Print every text line of the entries below word for word, and leave the pictures out of your answer.
****************************************
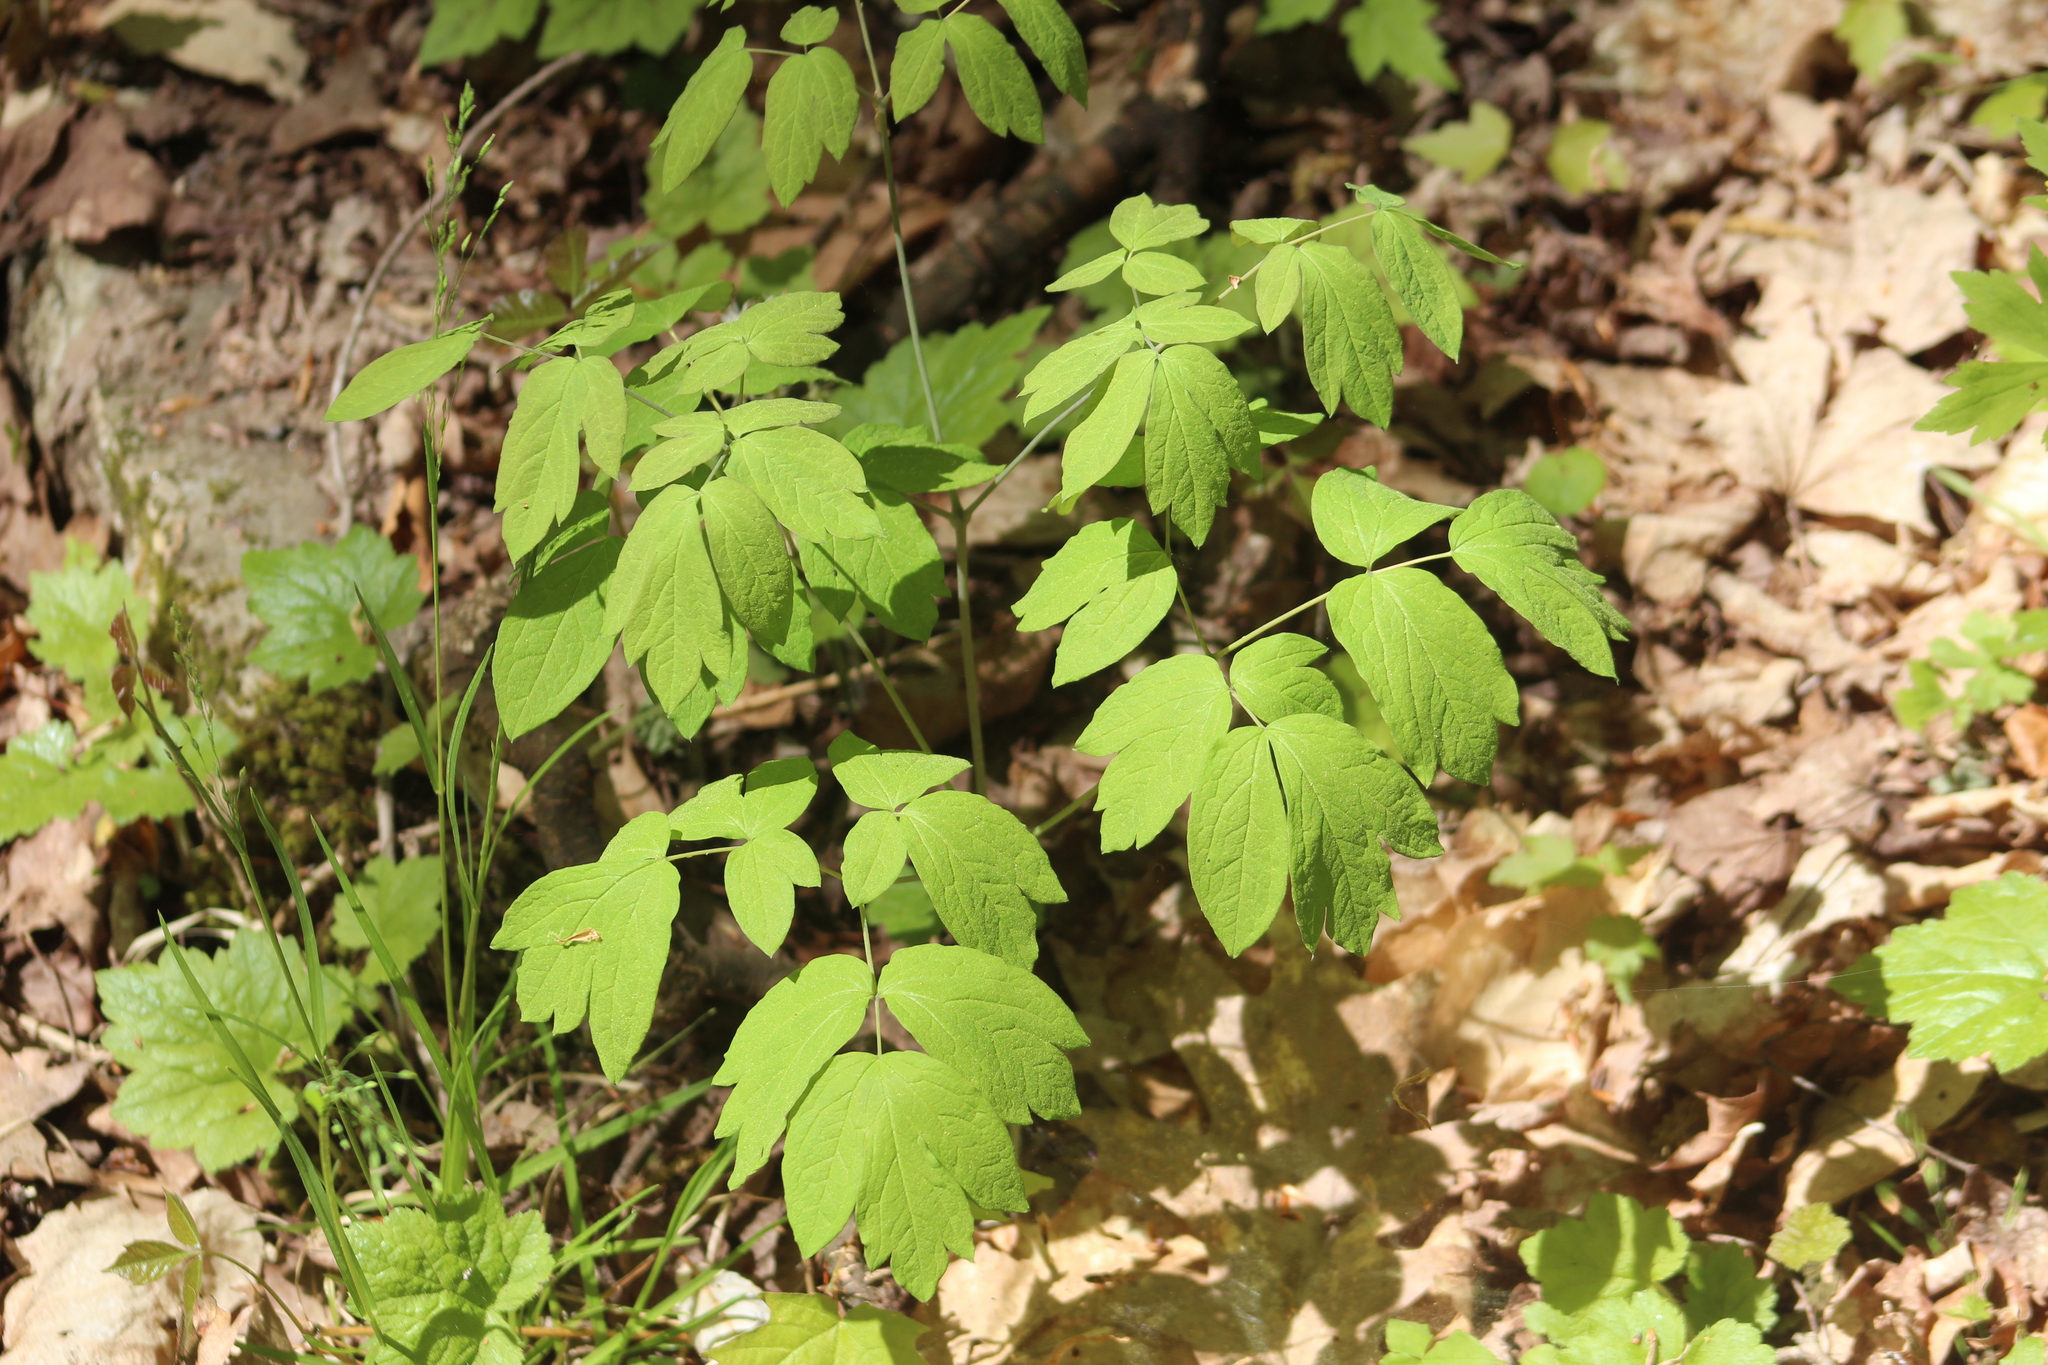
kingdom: Plantae
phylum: Tracheophyta
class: Magnoliopsida
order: Ranunculales
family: Berberidaceae
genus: Caulophyllum
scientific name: Caulophyllum thalictroides
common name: Blue cohosh
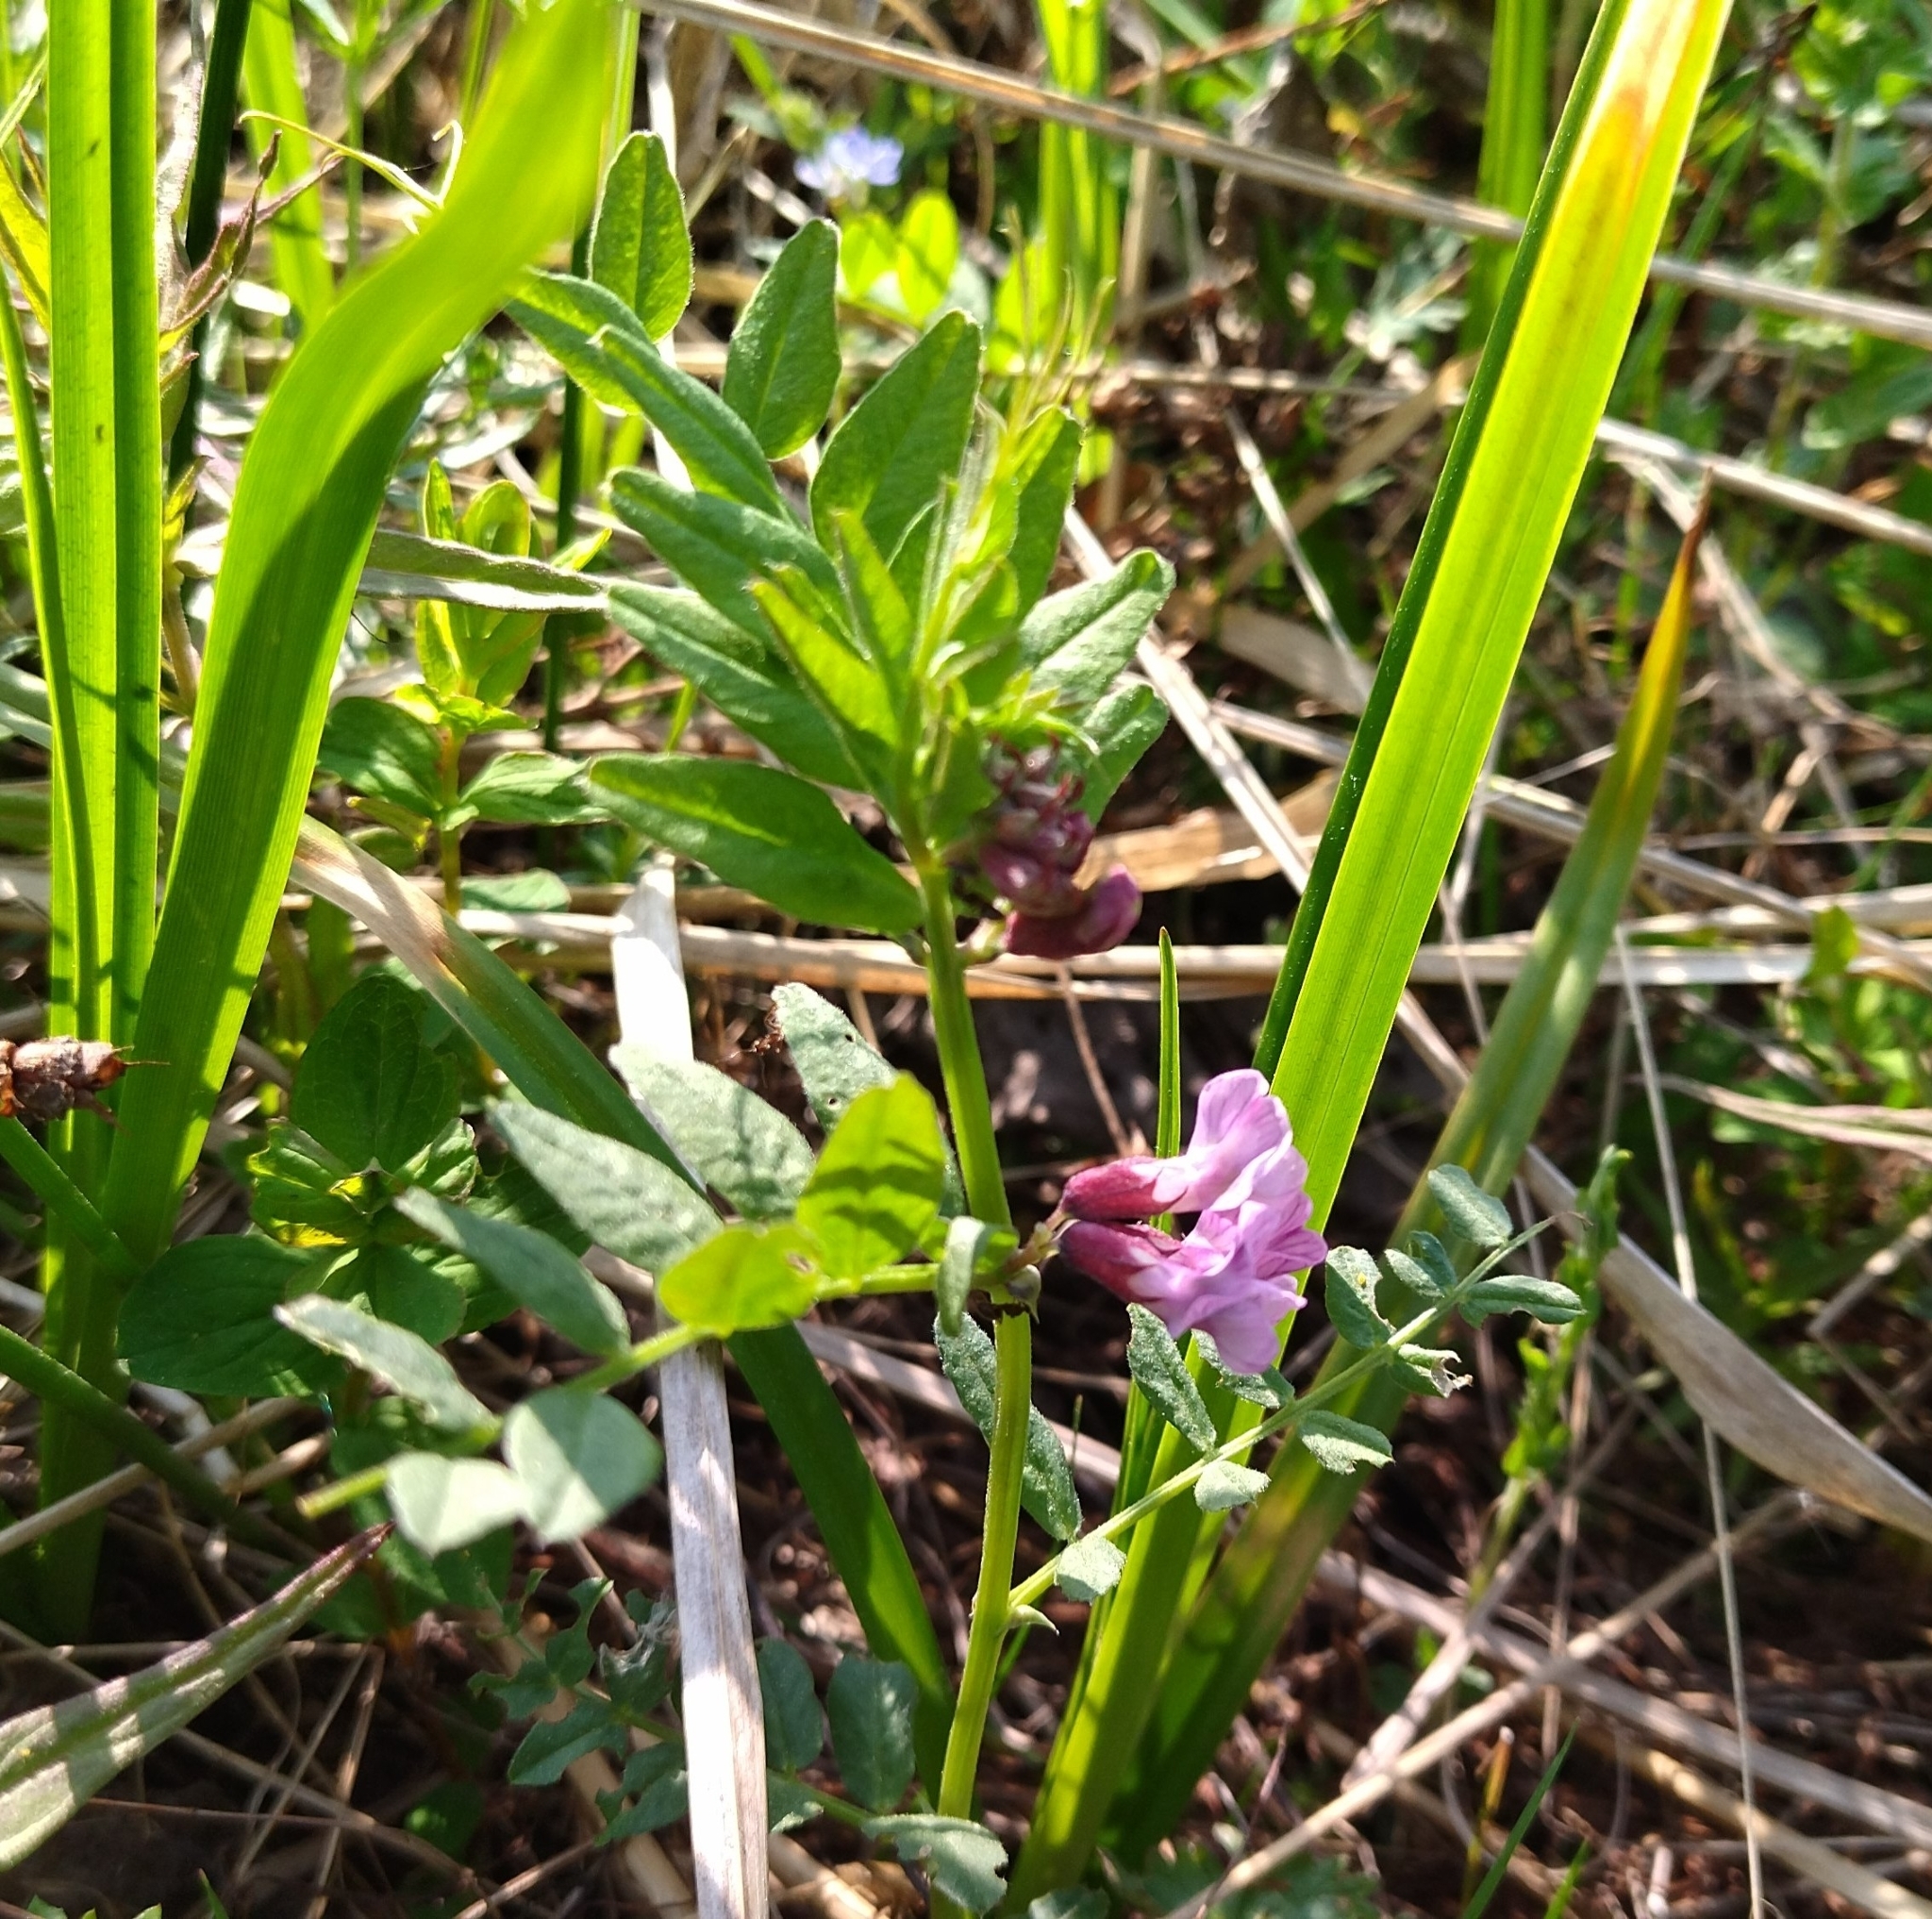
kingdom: Plantae
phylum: Tracheophyta
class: Magnoliopsida
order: Fabales
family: Fabaceae
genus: Vicia
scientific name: Vicia sepium
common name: Bush vetch
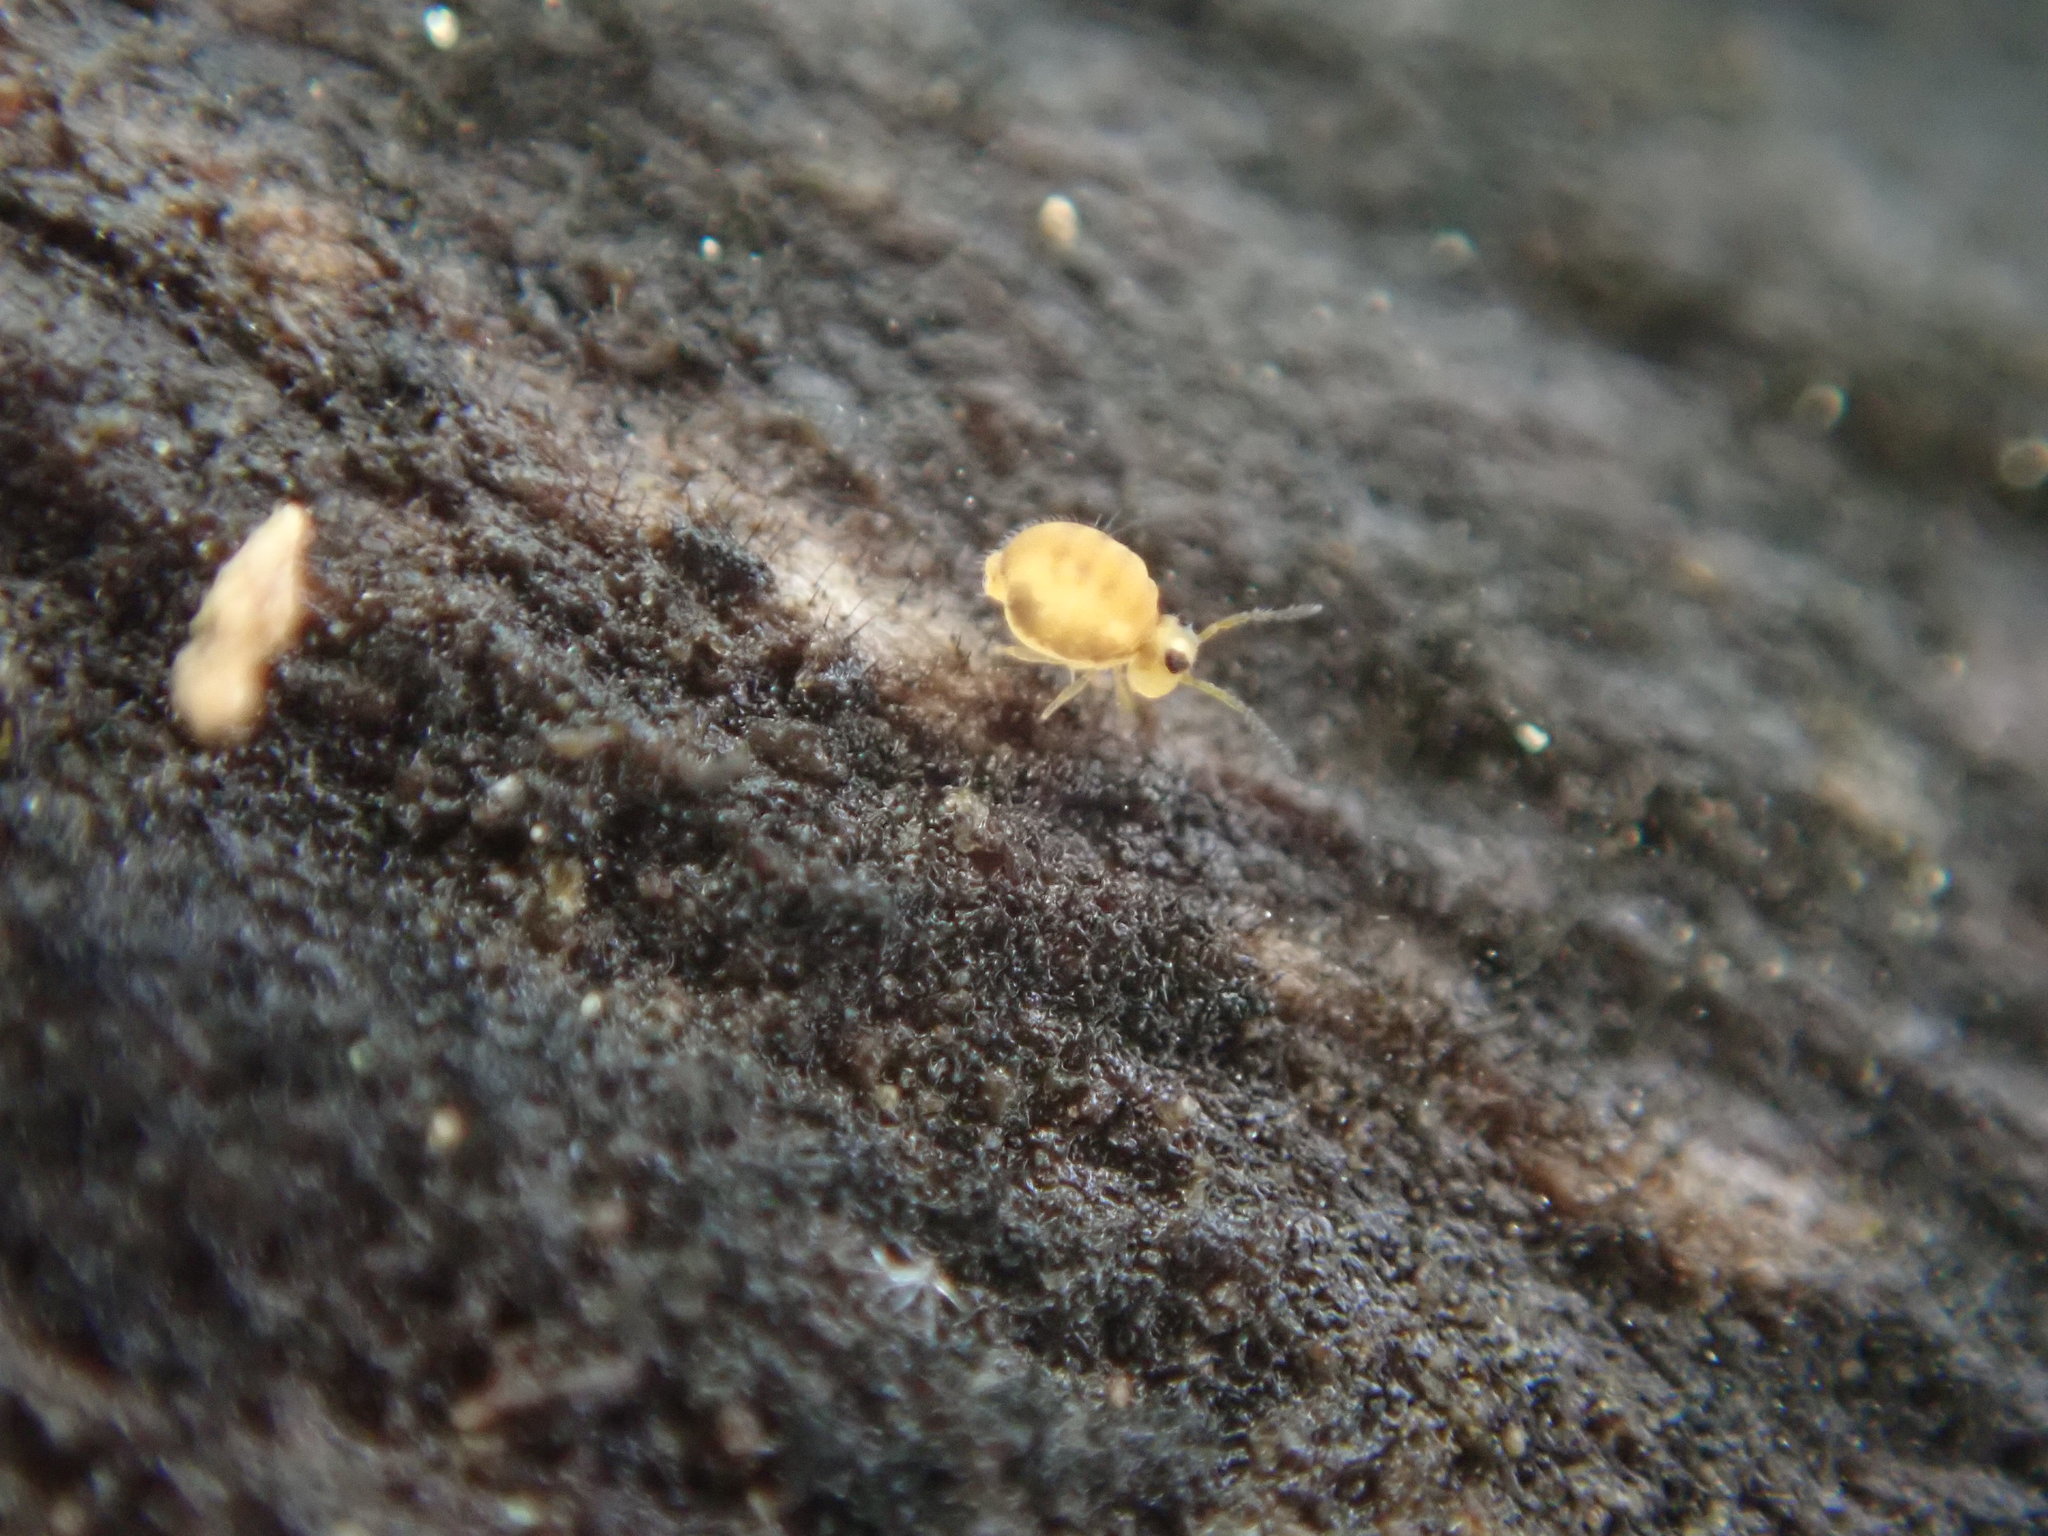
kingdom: Animalia
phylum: Arthropoda
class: Collembola
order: Symphypleona
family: Katiannidae
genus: Sminthurinus
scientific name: Sminthurinus henshawi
****************************************
### RESULT
kingdom: Plantae
phylum: Tracheophyta
class: Magnoliopsida
order: Ranunculales
family: Berberidaceae
genus: Caulophyllum
scientific name: Caulophyllum thalictroides
common name: Blue cohosh
kingdom: Plantae
phylum: Tracheophyta
class: Magnoliopsida
order: Fabales
family: Fabaceae
genus: Vicia
scientific name: Vicia sepium
common name: Bush vetch
kingdom: Animalia
phylum: Arthropoda
class: Collembola
order: Symphypleona
family: Katiannidae
genus: Sminthurinus
scientific name: Sminthurinus henshawi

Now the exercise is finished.